Fighting Words, by Kimberly Brubaker Bradley(Grades 5-8) (Realistic Fiction)
Depending on an older sister who protected her when their mother went to prison and their mother’s boyfriend committed a terrible act, 10-year-old Della tries to figure out what to do when her older sister attempts suicide.

We Dream of Space, by Erin Entrada Kelly (Grades 4-7) (Historical Fiction)
Cash, Fitch, and Bird Thomas are three siblings in seventh grade together in Park, Delaware.
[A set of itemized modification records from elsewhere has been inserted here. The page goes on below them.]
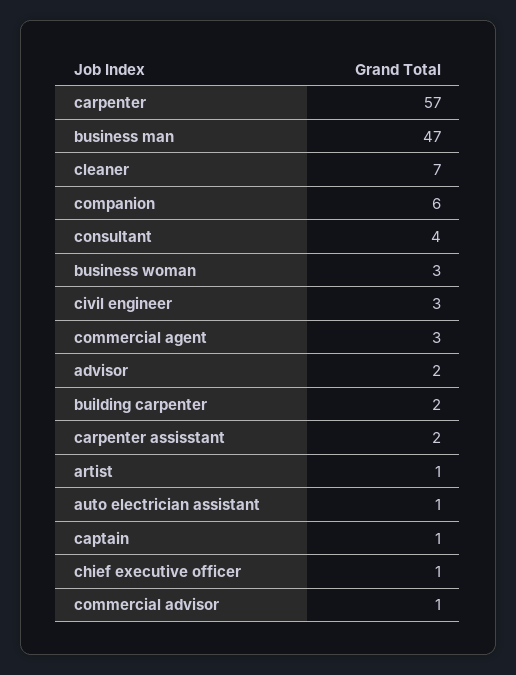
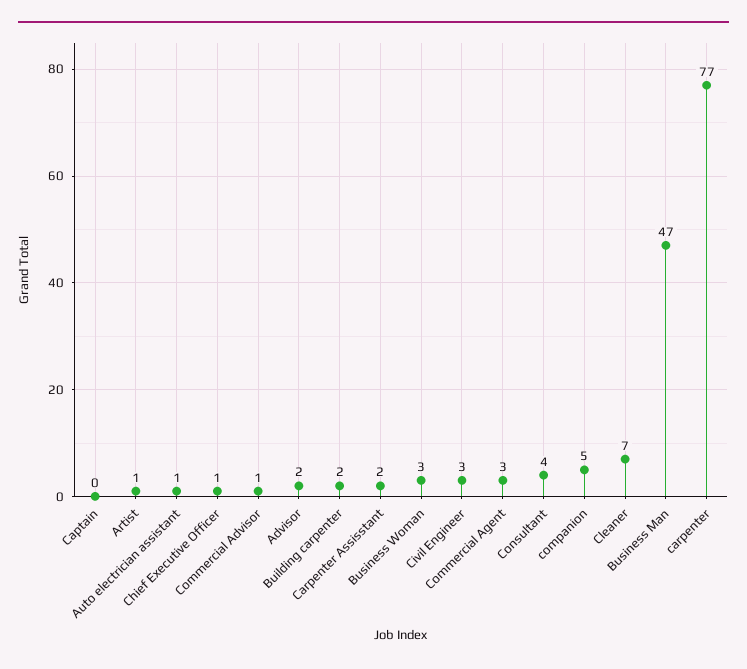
  {
-   "carpenter": 57,
+   "carpenter": 77,
    "business man": 47,
    "cleaner": 7,
-   "companion": 6,
+   "companion": 5,
    "consultant": 4,
    "business woman": 3,
    "civil engineer": 3,
    "commercial agent": 3,
    "advisor": 2,
    "building carpenter": 2,
    "carpenter assisstant": 2,
    "artist": 1,
    "auto electrician assistant": 1,
-   "captain": 1,
+   "captain": 0,
    "chief executive officer": 1,
    "commercial advisor": 1
  }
In 1986, as the country waits expectantly for the launch of the Space Shuttle Challenger, they each struggle with their own personal anxieties.

The Girl Who Drank the Moon, by Kelly Regan Barnhill (Grades 4-8) (Fantasy)
An epic fantasy about a young girl raised by a witch, a swamp monster, and a Perfectly Tiny Dragon, who must unlock the powerful magic buried deep inside her.

The Inquisitor’s Tale, or, The Three Magical Children and their Holy Dog, by Adam Gidwitz (Grades 5-10) (Historical Fantasy)
Crossing paths at an inn, three 13th-century travelers impart the wryly whimsical tales of a monastery oblate, a Jewish refugee and a psychic peasant girl, who, in the company of a loyal greyhound, must escape evil knights, sit alongside a king and save their land from a flatulent dragon.

Wolf Hollow, by Lauren Wolk (Grades 5-8) (Historical Fiction)
Twelve-year-old Annabelle must learn to stand up for what’s right in the face of a manipulative and violent new bully who targets people Annabelle cares about, including a homeless World War I veteran.

Echo, by Pam Munoz Ryan (Grades 5-8) (Historical Fiction)
Decades after a man is entwined in a prophecy-based quest involving three mysterious sisters and a harmonica, three individuals from different areas of the world confront daunting challenges involving the same harmonica.